Un témoignage littéraire singulier.
Elisabeth Philippe, Les Inrockuptibles, n° 727, 4 novembre 2009
Dans Le Dossier Robert, son premier roman, (l'écrivain Karsten Dümmel) recrée toute la perversion du système de surveillance paranoïaque de la RDA grâce à son style laconique et glaçant. Ses phrases courtes, tranchantes, se font l'écho des voix muselées par le régime. Même la nature, lugubre, est hostile. La trame du livre présente de nombreuses similitudes avec La Vie des autres, film auquel Dümmel, ancien prisonnier politique, a participé en tant qu'« expert » : fin des années 70, Robert K., docteur en physique, condamné à laver des carreaux parce qu'il appartient à un petit groupe qui se bat pour la liberté d'expression, trouve refuge dans son amour pour Maria, elle aussi fichée par la Stasi, et qui le trahira. Le récit, ponctué de rapports de surveillance, puise sa force dans sa construction chorale qui enchevêtre, tout en les enfermant, les destins de personnages piégés dans cet État-prison. Le Dossier Robert n'est peut-être pas le Wenderoman tant attendu, mais il constitue un témoignage littéraire singulier, et non une simple chronique impersonnelle.

------------------------------

→ **TRAVAIL DEMANDÉ**
Répondez aux questions suivantes à partir de la critique du roman Le Dossier Robert.
(a) À quelle tâche Robert K. est-il condamné ?
(b) À quel film Karsten Dümmel a-t-il participé en tant qu'« expert » ?
(c) De quoi le récit est-il ponctué ?

[Tâches de compréhension de figures]
------------------------------

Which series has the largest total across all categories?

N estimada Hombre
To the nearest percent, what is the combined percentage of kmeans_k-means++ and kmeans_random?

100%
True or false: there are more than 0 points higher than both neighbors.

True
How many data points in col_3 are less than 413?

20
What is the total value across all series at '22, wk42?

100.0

------------------------------

→ **CORRIGÉ**
(a) Il est condamné à laver des carreaux.
(b) Il a participé au film La Vie des autres.
(c) Le récit est ponctué de rapports de surveillance.